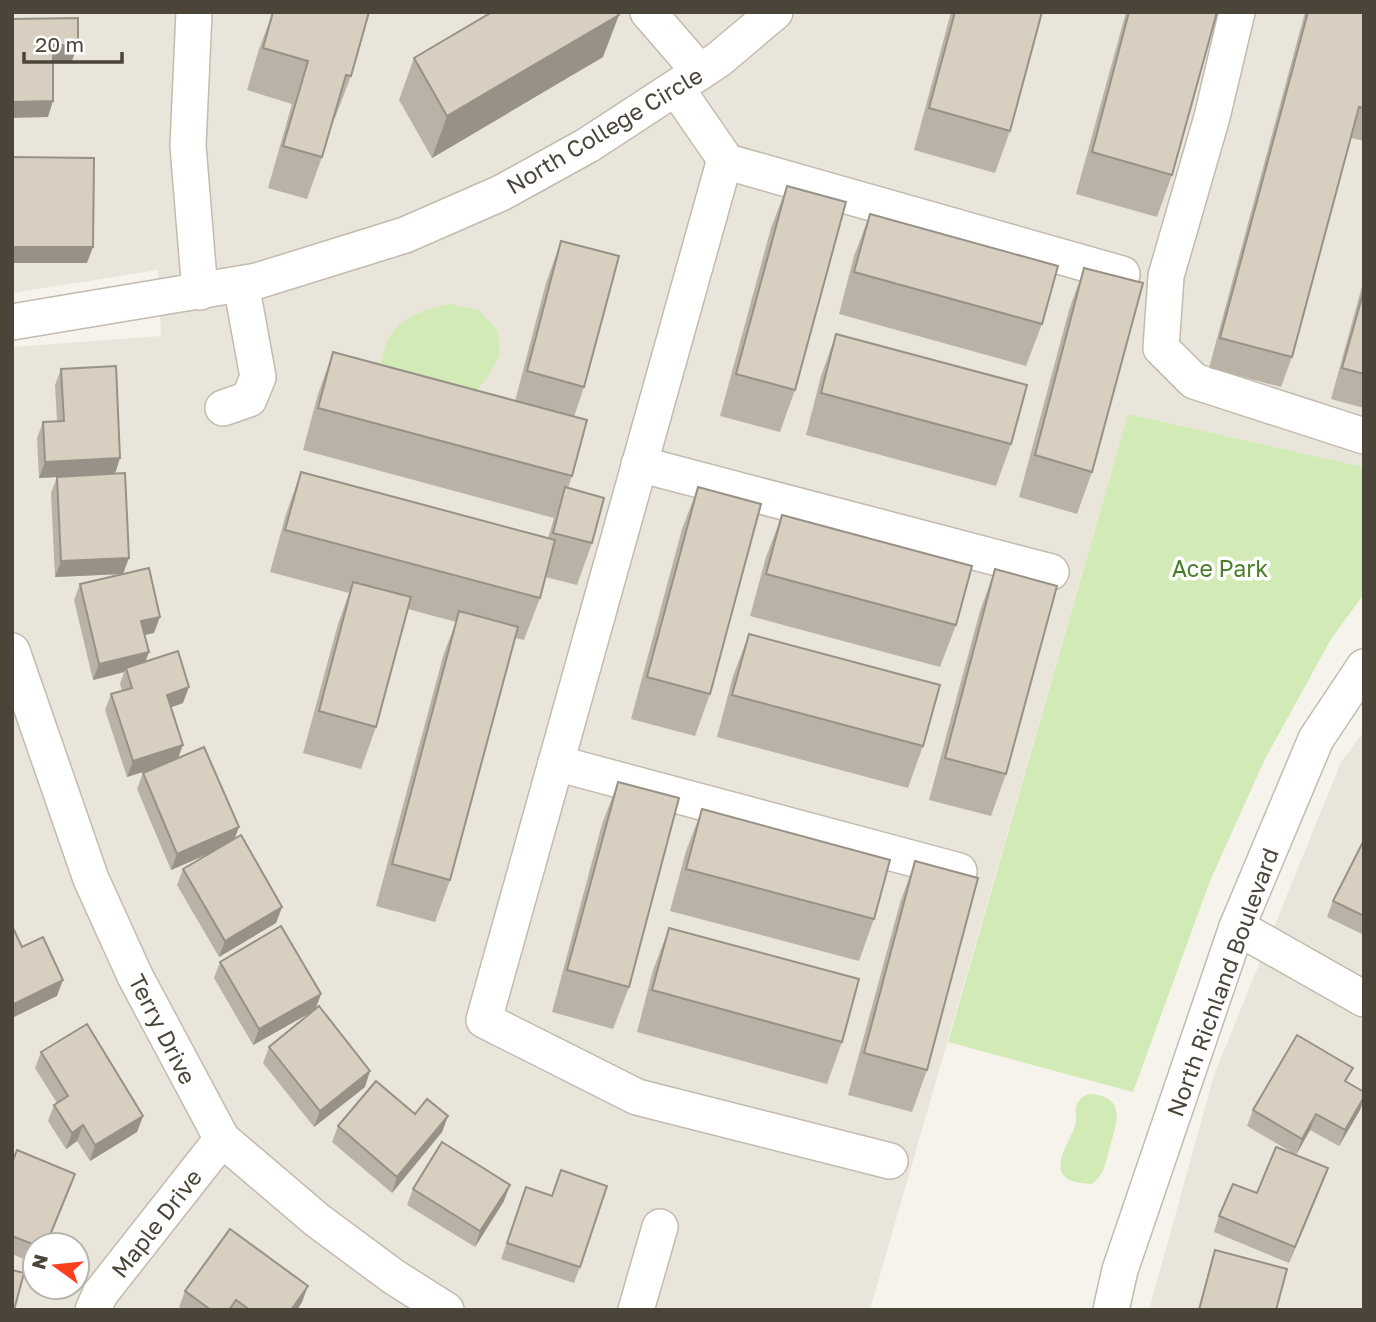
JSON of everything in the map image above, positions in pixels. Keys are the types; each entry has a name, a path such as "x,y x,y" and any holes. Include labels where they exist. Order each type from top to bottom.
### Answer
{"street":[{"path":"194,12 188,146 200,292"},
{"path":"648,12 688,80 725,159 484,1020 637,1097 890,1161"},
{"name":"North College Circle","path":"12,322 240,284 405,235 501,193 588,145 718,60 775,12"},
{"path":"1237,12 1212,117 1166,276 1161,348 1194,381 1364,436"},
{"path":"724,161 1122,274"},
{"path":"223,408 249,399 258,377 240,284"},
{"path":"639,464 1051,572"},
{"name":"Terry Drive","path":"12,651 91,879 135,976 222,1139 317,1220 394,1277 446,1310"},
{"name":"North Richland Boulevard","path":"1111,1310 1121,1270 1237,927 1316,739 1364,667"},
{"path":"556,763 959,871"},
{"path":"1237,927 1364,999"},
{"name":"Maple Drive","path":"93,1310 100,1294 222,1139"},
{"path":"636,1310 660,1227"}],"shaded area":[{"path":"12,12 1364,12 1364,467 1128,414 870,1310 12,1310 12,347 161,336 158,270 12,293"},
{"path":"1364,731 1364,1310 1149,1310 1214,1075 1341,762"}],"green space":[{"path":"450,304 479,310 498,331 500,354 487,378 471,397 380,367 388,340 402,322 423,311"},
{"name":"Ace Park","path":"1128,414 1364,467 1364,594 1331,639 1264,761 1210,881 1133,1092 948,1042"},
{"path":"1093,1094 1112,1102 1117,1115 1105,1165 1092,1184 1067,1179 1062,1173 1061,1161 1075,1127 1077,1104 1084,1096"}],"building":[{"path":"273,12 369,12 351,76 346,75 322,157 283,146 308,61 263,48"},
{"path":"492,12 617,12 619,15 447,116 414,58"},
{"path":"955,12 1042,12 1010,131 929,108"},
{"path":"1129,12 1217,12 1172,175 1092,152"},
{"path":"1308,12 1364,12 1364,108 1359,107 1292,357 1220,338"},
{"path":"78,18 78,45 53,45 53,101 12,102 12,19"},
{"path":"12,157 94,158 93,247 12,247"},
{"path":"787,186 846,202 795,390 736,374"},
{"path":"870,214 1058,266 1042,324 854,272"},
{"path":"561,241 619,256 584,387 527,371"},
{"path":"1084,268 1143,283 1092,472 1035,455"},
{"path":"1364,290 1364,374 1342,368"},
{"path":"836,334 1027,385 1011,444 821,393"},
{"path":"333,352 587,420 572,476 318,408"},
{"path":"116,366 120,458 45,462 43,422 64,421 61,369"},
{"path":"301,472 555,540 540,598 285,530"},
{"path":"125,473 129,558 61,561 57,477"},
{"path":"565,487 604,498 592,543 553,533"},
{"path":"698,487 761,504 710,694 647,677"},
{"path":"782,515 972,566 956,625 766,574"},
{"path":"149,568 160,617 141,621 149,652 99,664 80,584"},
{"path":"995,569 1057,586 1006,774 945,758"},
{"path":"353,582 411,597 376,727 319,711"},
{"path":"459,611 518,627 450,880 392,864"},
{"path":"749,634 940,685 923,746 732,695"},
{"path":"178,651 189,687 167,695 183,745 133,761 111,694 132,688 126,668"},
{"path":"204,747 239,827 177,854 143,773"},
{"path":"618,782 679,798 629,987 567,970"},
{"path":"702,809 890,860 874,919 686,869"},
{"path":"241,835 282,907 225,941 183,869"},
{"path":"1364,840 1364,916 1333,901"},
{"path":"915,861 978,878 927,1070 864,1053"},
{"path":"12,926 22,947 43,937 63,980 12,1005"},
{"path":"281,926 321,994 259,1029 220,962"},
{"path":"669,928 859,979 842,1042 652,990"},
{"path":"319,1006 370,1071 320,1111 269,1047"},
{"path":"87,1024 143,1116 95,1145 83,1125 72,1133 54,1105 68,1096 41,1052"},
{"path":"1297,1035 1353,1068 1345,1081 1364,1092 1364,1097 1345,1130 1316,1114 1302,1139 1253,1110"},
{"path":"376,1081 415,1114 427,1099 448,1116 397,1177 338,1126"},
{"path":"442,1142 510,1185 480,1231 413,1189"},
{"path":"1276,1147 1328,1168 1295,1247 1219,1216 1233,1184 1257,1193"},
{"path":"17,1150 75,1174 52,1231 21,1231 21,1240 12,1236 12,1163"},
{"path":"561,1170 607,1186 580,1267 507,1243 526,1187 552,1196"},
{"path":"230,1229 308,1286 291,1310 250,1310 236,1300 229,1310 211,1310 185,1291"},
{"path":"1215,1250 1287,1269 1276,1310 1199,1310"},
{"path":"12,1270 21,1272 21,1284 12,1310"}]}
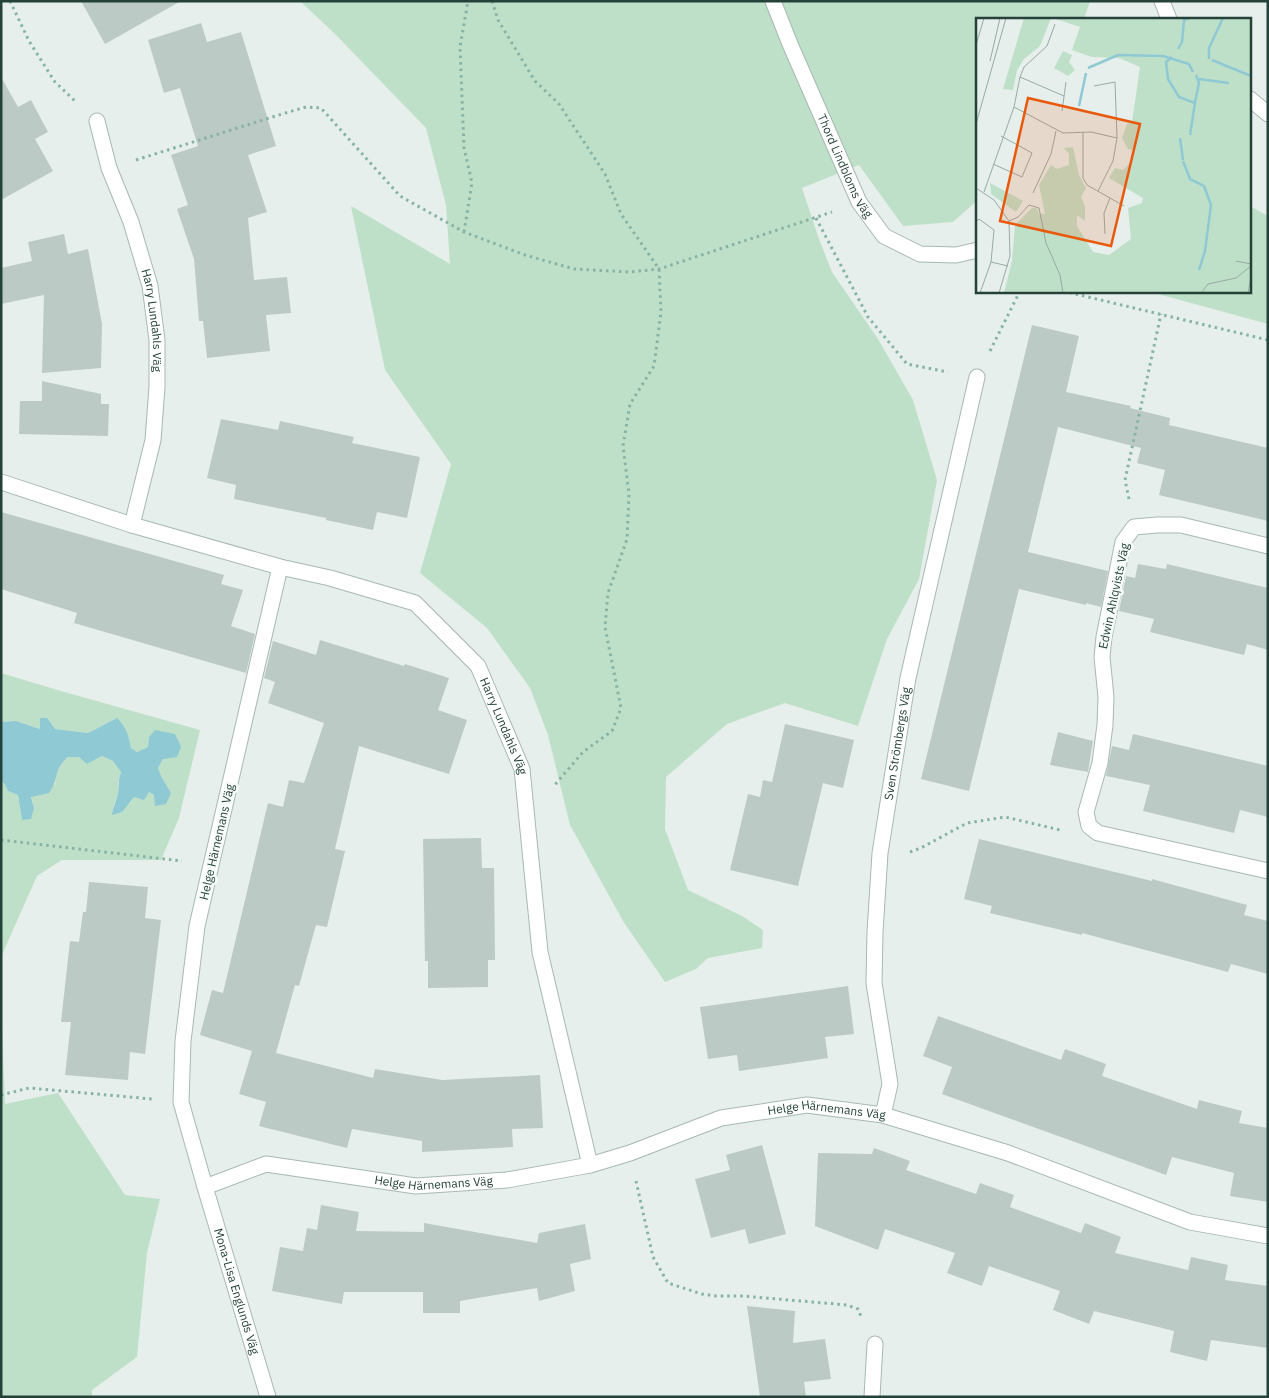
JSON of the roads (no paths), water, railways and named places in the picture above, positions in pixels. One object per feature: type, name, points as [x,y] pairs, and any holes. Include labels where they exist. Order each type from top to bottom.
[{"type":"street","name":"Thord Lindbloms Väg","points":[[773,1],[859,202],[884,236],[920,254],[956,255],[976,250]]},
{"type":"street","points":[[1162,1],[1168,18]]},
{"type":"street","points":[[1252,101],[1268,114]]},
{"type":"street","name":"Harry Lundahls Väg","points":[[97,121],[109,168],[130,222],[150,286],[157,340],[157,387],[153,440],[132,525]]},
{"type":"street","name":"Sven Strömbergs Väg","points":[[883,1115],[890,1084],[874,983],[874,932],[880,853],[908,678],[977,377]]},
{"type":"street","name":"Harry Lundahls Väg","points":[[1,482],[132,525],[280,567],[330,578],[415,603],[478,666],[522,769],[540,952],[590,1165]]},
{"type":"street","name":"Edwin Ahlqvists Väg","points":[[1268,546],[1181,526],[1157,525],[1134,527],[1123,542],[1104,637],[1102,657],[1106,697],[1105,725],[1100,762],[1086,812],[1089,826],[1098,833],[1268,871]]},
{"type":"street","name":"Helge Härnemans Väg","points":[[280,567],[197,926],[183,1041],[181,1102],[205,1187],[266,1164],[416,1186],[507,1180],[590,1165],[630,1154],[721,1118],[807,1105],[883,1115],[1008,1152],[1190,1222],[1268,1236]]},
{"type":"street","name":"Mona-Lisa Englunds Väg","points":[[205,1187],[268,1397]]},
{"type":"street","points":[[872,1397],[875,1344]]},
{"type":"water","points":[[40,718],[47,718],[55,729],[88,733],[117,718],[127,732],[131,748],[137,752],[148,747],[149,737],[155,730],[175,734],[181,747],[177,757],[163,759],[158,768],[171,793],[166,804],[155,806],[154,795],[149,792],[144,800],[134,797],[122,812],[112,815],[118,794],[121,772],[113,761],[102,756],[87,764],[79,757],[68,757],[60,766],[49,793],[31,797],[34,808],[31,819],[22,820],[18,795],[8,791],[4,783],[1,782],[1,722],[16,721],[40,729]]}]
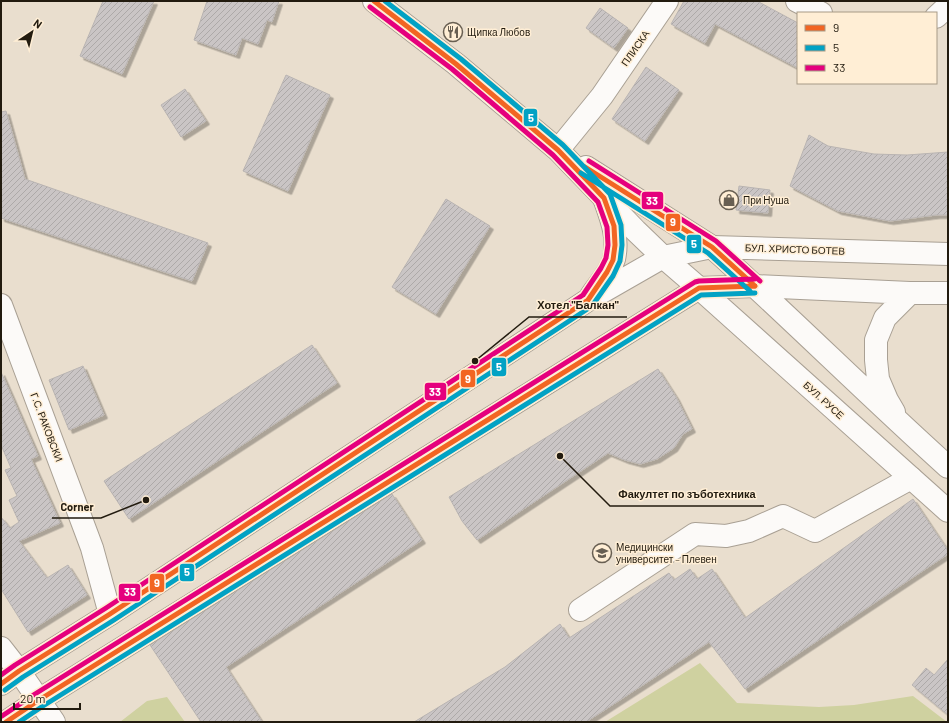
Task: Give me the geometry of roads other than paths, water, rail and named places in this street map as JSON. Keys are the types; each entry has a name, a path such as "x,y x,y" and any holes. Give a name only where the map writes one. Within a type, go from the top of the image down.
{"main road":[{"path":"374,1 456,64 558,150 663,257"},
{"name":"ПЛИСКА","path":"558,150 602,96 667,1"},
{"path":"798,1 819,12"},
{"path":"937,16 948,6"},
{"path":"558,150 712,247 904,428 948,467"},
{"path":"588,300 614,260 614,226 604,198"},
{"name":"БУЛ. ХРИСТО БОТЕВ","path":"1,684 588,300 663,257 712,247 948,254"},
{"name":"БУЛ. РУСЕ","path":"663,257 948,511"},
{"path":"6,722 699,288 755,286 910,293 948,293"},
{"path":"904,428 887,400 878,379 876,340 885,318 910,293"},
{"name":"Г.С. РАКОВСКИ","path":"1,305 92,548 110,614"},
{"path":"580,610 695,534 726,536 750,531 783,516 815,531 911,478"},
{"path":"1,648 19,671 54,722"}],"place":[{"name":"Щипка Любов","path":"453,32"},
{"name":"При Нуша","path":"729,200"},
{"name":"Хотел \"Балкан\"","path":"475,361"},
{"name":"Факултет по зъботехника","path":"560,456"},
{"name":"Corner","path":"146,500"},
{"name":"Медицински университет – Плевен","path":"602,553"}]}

Exercise aim
All lines carrying the word "Lundahls" must be copied from the data above.

Reply to the exercise
{"type":"street","name":"Harry Lundahls Väg","points":[[97,121],[109,168],[130,222],[150,286],[157,340],[157,387],[153,440],[132,525]]},
{"type":"street","name":"Harry Lundahls Väg","points":[[1,482],[132,525],[280,567],[330,578],[415,603],[478,666],[522,769],[540,952],[590,1165]]},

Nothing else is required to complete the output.